# TEXT EXTRACT
▬▬▬▬▬▬▬▬▬▬

Sustainability is nice for the people being sustained, but there is a bigger picture.
In the case of aluminium the issue is that it became cheaper to smelt it. In the case of phones it became cheaper to make phones. None of which is true of content creation. Unlesxs you want to import “sweat of brow” into US copyright, that it is less laborious to fix something in a tangible medium, does not interfere with a copyrightable creation. The value of “War and Peace” is not contingent on word processors.
John makes exactly the right point, not that I don’t legitimately appreciate the Napoleon flatware story. The only thing I’ll add, and it’s the overall point of the post, is that sustainability is nice for nearly everyone or it isn’t sustainability. The devaluation of human labor is visible in other places besides entertainment media.
Content creation doesn’t cost less now? People make records for *substantially* less than they used to with full creative control.
Anonymous, this “creation costs less” is a complete fallacy promoted by vested interests. It has no basis in truth as a general statement, but I cannot answer fully right now. Suffice to say that the cost of entry can be lower. The cost of production across the board is not, not in music, and WAY not in film.
No, a cheap album used to cost $10-15k to record, and distro cost more on top. A good record was $50k+. All at 1990 prices.
A good record can now be made for less than $5k, mastered. I’m not saying that there’s no reason to spend $50k now – there is – but it will compete on a fairly level playing field to one made for less than $10k in all but the top pop market. Distro starts at free, and goes up from there.
As a person who has been involved in making records for over 20 years I can assure that the cost has come down. Way, way down. To the level that most bands can afford to make a record incurring little to no debt, while maintaining 100% creative control.
A good record can now be made for less than $5k,
Specifics, please. What record are you talking about?
Crickets?
It was kind of a trick question anyway. Making a record for less than $10,000 has been possible since at least the ’70s, if not earlier.
Home studios have been everywhere since the mid ’70s when production gear began to fall to a price point attainable by a dedicated hobbyist. Most small cities already had dedicated by-the-hour studios, anyway. Where do you think jingles for the local car wash came from?
Commercial production costs began to fall in the ’80s with the ubiquity of drum machines, coupled with bean counter logic brought on by Wall St. investors who couldn’t tell the difference between a drum machine and a human drummer, and assumed that audiences couldn’t either. (This reminds me of all those stories about how the average person can’t tell the difference between a $1,000 bottle of wine and a Trader Joe’s $5 bottle, which then leads people to proclaim that there is no difference, when in fact such a study only proves that most people are not savvy wine tasters.)
My Aim is True was recorded for less than $3K (platinum). Bleach was famously recorded for only $606.17, and it has gone platinum. Boston, the version that was eventually released, was recorded in Tom Dowd’s basement (17x platinum). One of my all-time favorite albums, Husker Du’s Zen Arcade was recorded over 80 hours for only $3,400. Double Nickels on the Dime cost $1,100. The entire SST catalog of the ’80s consists of albums recorded for well under $10K. Might as well throw Sub Pop’s ’80s catalog in there, too.

▬▬▬▬▬▬▬▬▬▬

# RAW DATA
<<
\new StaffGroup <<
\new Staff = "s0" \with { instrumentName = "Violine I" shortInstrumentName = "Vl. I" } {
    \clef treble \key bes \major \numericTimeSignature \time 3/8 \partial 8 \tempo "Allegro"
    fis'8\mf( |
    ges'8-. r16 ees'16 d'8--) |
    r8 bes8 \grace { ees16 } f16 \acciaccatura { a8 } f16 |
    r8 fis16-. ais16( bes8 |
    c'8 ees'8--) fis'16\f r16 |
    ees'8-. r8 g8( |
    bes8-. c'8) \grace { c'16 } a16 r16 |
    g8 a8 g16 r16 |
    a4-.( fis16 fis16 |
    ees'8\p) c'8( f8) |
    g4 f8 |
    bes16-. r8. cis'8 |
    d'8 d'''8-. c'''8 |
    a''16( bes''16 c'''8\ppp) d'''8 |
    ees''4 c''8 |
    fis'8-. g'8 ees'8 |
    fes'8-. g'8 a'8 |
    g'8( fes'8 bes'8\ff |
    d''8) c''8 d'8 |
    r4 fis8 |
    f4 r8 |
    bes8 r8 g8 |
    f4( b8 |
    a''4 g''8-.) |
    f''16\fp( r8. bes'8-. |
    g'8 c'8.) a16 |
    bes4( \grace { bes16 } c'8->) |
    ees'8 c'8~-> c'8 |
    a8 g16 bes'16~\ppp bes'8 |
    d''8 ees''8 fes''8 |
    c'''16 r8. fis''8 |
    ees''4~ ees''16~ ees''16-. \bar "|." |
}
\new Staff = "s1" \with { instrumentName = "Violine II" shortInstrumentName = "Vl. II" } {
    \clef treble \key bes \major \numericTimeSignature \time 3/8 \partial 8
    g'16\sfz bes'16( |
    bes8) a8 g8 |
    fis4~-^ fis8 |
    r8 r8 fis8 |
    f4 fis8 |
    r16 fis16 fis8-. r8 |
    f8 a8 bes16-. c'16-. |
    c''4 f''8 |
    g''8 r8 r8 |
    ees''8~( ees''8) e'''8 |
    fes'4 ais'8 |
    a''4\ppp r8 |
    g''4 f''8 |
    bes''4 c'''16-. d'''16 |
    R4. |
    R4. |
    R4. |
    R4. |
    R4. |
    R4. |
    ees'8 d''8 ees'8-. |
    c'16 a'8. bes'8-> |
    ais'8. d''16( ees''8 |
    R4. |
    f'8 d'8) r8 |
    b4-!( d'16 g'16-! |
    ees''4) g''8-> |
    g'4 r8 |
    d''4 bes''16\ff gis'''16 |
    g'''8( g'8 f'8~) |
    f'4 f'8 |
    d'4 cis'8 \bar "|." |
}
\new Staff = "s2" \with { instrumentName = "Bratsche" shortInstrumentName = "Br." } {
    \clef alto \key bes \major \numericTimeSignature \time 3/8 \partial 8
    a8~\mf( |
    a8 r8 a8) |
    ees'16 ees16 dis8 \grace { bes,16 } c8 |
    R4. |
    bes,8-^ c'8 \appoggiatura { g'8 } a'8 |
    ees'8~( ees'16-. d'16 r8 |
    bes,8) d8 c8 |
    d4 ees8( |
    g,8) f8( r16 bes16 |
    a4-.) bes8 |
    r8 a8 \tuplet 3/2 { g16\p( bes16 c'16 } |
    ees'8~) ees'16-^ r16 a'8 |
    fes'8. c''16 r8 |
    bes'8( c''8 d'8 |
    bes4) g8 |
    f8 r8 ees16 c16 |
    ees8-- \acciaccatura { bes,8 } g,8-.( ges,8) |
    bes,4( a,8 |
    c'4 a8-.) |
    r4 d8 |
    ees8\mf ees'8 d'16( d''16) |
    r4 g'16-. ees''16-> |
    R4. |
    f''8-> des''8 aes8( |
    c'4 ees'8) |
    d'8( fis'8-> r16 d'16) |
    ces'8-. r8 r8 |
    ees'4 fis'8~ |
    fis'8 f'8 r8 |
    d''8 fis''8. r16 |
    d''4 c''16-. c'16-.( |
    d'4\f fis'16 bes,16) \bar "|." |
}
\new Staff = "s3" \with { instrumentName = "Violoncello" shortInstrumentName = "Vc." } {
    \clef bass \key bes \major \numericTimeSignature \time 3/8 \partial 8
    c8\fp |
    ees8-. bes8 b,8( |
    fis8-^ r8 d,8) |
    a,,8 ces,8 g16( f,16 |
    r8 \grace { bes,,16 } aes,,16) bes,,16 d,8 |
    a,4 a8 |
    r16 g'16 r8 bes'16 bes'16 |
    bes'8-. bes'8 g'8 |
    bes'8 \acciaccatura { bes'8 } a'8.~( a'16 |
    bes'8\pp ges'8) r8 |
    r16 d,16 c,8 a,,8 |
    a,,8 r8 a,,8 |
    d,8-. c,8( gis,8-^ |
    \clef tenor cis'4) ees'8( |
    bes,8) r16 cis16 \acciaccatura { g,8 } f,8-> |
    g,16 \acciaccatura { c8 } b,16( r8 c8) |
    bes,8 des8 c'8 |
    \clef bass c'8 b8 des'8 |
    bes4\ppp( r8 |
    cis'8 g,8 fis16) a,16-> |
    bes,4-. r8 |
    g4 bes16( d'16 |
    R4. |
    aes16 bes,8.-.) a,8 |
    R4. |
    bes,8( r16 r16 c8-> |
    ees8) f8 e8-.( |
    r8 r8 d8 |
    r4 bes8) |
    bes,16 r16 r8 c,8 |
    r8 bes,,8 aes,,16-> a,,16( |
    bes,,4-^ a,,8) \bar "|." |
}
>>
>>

▬▬▬▬▬▬▬▬▬▬

# WORK TO COMPLETE
(A) In the recording-cost discussion, how much was Bleach recorded for?
(B) Repeat the recording-cost discussion word for word from "John makes exactly" to "besides entertainment media.".

# OUTPUTS
(A) $606.17

(B)
John makes exactly the right point, not that I don’t legitimately appreciate the Napoleon flatware story. The only thing I’ll add, and it’s the overall point of the post, is that sustainability is nice for nearly everyone or it isn’t sustainability. The devaluation of human labor is visible in other places besides entertainment media.